- _EXERCISE OBJECTIVE_:
The answer must consist solely of the line containing "and (d3, x4, x5);" and every line after it in the records below, through the last, each reproduced exactly.

- _MATERIALS PROVIDED_:
━━━━━━━━━━━━━━━━━━━━

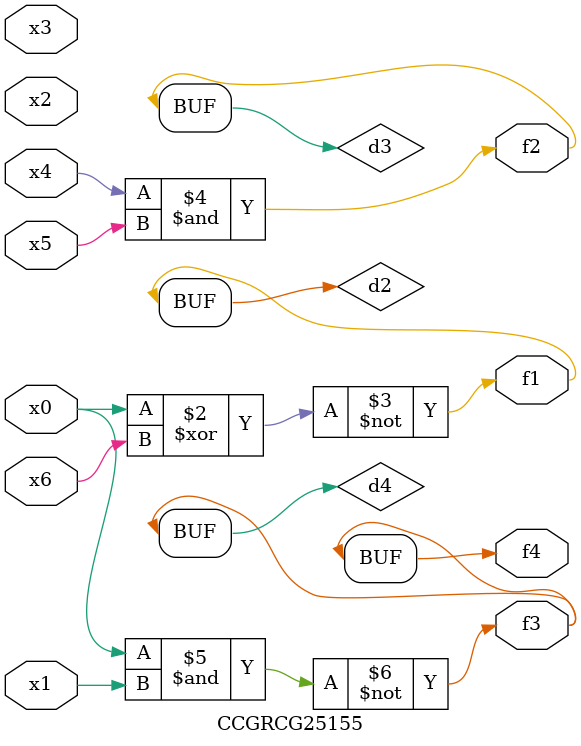
<source format=v>
module CCGRCG25155(
	input x0, x1, x2, x3, x4, x5, x6,
	output f1, f2, f3, f4
);

	wire d1, d2, d3, d4;

	nor (d1, x0);
	xnor (d2, x0, x6);
	and (d3, x4, x5);
	nand (d4, x0, x1);
	assign f1 = d2;
	assign f2 = d3;
	assign f3 = d4;
	assign f4 = d4;
endmodule

</source>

━━━━━━━━━━━━━━━━━━━━

- _OUTPUT_:
	and (d3, x4, x5);
	nand (d4, x0, x1);
	assign f1 = d2;
	assign f2 = d3;
	assign f3 = d4;
	assign f4 = d4;
endmodule

</source>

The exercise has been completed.